*** Data for the task Section Begins ***

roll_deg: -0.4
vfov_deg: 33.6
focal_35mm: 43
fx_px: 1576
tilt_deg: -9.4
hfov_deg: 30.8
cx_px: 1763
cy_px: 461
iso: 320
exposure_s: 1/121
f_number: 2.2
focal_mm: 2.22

*** Data for the task Section Ends ***
*** Data for the task Section Begins ***

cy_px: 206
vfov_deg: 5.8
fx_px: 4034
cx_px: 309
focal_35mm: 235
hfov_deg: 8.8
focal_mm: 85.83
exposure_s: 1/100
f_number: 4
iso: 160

*** Data for the task Section Ends ***

### Work to complete
Above are the entries. Output exactly the lines beginning with the line that has "vfov_deg: 33.6" and ending with the line that has "focal_mm: 2.22".

### Result for this task
vfov_deg: 33.6
focal_35mm: 43
fx_px: 1576
tilt_deg: -9.4
hfov_deg: 30.8
cx_px: 1763
cy_px: 461
iso: 320
exposure_s: 1/121
f_number: 2.2
focal_mm: 2.22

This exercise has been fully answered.